I gave it a series of 11 images stripped of all metadata. It performed quite well, only misidentifying the two taken in a small college town in the NE of the US. It got two questions correct on photos taken in Korea (one with a fairly clear view of Haneul Park, the other a rather difficult to identify picture not resembling anything on google of Sunrise Peak).
It got every other question in the US correct, ranging from some under-construction Austin taken from the river to some somewhat difficult shots in NYC (the upper halves of some building from Rockefeller terrace to the black wall of the MOMA).

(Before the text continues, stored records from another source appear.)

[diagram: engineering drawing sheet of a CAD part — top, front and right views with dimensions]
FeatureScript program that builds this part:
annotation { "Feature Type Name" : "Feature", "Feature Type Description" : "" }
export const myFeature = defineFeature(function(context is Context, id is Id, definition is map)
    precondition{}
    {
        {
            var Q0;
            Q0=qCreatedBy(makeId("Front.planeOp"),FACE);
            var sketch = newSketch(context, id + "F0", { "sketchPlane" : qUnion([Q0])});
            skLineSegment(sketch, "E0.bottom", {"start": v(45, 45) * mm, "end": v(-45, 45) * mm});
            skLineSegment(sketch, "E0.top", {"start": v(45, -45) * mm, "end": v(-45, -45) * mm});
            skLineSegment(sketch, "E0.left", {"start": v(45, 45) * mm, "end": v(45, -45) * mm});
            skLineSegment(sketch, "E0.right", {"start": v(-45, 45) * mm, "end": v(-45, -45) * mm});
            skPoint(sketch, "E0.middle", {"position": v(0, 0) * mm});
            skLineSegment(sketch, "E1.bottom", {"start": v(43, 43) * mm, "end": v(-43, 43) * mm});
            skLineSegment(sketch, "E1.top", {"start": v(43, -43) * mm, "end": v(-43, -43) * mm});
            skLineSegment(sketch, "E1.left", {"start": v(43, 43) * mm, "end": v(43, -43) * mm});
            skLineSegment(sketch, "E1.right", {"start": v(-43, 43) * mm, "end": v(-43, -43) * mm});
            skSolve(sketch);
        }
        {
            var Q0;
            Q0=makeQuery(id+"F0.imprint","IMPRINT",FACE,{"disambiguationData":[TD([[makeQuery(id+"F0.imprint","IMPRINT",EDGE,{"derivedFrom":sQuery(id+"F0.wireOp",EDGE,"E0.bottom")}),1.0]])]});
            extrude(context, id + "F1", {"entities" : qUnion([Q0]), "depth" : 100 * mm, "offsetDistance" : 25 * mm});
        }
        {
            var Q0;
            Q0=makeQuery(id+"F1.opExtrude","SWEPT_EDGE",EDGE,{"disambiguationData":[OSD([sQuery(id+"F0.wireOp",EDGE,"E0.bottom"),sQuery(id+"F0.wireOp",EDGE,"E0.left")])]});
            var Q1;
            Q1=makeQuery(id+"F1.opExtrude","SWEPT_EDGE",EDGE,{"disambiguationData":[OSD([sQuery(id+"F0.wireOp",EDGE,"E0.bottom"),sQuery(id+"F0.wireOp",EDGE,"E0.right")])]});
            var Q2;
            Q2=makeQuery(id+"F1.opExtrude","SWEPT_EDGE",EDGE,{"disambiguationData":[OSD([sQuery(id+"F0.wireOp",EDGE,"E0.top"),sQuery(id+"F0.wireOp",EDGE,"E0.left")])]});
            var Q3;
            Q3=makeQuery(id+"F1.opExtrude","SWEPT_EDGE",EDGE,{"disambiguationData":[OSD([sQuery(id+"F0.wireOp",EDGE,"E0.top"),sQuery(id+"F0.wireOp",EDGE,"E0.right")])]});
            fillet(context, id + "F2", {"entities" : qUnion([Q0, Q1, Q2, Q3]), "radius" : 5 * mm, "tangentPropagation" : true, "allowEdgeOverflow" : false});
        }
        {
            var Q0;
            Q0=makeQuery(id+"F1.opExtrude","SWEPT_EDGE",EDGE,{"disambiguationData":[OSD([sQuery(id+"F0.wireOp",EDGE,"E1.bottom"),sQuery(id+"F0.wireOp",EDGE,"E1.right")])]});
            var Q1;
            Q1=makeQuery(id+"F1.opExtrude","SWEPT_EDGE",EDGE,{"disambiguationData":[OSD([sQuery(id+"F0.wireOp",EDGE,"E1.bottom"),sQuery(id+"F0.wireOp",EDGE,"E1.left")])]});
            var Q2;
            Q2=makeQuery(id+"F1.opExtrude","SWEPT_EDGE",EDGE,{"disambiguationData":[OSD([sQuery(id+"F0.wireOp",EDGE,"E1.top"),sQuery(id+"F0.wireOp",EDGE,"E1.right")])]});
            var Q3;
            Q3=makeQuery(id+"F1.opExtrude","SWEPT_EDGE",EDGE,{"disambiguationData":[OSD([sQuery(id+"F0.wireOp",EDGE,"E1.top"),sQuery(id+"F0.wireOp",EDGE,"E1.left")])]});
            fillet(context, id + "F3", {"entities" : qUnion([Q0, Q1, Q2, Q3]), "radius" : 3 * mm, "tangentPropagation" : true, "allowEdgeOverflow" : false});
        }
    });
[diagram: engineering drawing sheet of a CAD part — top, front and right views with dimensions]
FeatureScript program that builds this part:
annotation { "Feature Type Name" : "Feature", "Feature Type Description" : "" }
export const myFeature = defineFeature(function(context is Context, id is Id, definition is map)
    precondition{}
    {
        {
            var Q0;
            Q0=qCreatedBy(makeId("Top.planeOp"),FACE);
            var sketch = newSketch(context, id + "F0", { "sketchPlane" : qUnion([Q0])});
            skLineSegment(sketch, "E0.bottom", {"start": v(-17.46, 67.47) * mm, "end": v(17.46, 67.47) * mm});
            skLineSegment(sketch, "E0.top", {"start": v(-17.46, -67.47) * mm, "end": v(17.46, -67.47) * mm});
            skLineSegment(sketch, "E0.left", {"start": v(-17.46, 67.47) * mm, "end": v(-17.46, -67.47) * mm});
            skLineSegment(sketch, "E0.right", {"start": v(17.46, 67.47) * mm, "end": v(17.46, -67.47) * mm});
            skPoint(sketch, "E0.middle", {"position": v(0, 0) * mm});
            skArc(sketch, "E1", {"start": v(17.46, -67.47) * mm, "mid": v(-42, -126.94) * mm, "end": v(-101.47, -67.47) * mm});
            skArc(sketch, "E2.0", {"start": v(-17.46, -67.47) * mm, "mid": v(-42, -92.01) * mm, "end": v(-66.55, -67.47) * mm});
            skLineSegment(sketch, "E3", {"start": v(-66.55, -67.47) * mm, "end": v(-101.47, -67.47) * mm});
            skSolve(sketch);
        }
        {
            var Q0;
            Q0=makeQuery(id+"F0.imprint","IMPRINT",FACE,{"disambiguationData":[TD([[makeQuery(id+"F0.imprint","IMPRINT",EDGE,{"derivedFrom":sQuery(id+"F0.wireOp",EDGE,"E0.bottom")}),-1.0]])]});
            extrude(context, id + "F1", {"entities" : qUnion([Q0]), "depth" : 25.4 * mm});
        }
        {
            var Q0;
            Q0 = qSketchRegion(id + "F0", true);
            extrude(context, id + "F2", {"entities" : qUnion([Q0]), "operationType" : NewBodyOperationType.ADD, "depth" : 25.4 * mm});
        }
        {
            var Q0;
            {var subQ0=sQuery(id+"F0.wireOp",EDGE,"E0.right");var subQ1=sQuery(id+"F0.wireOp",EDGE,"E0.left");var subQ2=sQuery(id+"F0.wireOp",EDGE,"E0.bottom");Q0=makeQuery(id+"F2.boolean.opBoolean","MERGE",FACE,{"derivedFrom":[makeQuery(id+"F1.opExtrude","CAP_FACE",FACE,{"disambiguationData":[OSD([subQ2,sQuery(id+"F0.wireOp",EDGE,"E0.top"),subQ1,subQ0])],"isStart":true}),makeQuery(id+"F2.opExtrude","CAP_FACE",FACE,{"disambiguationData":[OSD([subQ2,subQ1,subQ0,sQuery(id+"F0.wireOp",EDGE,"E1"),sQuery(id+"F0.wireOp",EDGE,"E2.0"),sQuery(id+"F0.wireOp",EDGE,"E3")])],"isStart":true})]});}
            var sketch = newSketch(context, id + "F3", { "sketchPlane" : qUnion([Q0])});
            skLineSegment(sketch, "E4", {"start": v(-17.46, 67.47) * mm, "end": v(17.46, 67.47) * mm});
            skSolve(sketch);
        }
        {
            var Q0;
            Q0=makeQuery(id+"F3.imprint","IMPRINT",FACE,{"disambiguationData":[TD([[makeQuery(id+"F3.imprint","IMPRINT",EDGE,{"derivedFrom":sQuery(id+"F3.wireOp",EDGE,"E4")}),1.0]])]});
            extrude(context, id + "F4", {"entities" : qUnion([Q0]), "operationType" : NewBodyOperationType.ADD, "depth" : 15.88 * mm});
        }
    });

While not perfect, I'm bluntly shocked at how well it performed
The anthropomorphisation certainly is weird. But the technical aspect seems even weirder. Did OpenAI really build dedicated tools to have their models train on Google Street View? Or do they have generic technology for browsing complex sites like Street view?
I doubt the model was trained on Street View, but even if it was, LLMs don’t retain any “memory” of how/when they were trained, so any element of truthfulness would be coincidental.
If it's trained on street view data it's not unlikely that the model can associate a particular piece of context to street view. For example, a picture can have telltale signs that street view content has, such as blurred faces and street signs, watermarks, etc.
Even if it's not directly trained on street view data it has probably encountered street view content in it's training dataset.
The training process doesn't preserve information needed for the LLM to infer that. It cannot be anything other than nonsense that sounds plausible, which is what they do best.
I think the test which the OP performed (to pick a random street view and let it pinpoint it) would indicate that it has ingested some kind of information in this regard in a structured manner.
This is the most impressive ChatGPT chat I’ve seen yet. While I theoretically can accept how large-scale probabilistic text generation can lead to this chain of “reasoning”, it really feels like actual intelligence.
It's been intelligence for a long time; the goalposts just shift, and people can't abstract the idea to an LLM. But language processing and large data processing itself IS a form of intelligence.
Maybe you're right, but I think it's more likely that it had been trained on street view photos and then invented a plausible justification for the guess afterwards (which is something I often see ChatGPT do, when it easily arrives at the correct answer, but gives bullshit explanations for it).
I played a round of Geoguessr against it and while it did a shockingly good job compared to what I was expecting, it still lags behind even novice human players.
The locations and its guesses were:
Bliss, Idaho - Burns, Oregon (273 miles away)
Quilleco, Biobio, Chile - Eugene, Oregon (6,411 miles away)
Dettighofen, Switzerland - Mühldorf, Germany (228 miles away)
Pretoria, South Africa - Johannesburg, South Africa (36 miles away)
Rockhampton, Australia - Gold Coast, Australia (437 miles away)
I had cause to try Google Lens today and found the location to exact address thanks to a veterinary clinic which was in the background of an image. ChatGPT got the country but wrong city.
I gave It some photos from denmark, didn't even bother to strip the metadata. One is correctly said give of "Scandinavian vibes" every other photo was very wrong. I also gave it a photo of the french Alps, it guessed Switzerland.
I gave o4-mini-high a cropped version of a photo I found on Facebook[0][1], and it quickly determined that this was in the UK from the road markings. It also decided that it was from a coastal city because it could see water on the horizon, which is the correct conclusion from incorrect data. There is no water, I think that's trees on a hill. It focused heavily on the spherical structure, which makes sense because it's distinctive, though it had a hard time placing it. It also decided that the building on the left was probably a shopping centre.
It eventually decided that the photo was taken outside the Scottish Exhibition and Conference Centre in Glasgow. It actually generally considered Scottish locations more than others.
The picture was actually taken in Plymouth (so pretty much as far from Scotland as you can get in Britain), on Charles Street looking south-east[2]. The building on the right is Drake Circus, and the one on the left is the Arts University. It actually did consider Plymouth, but decided it didn't match.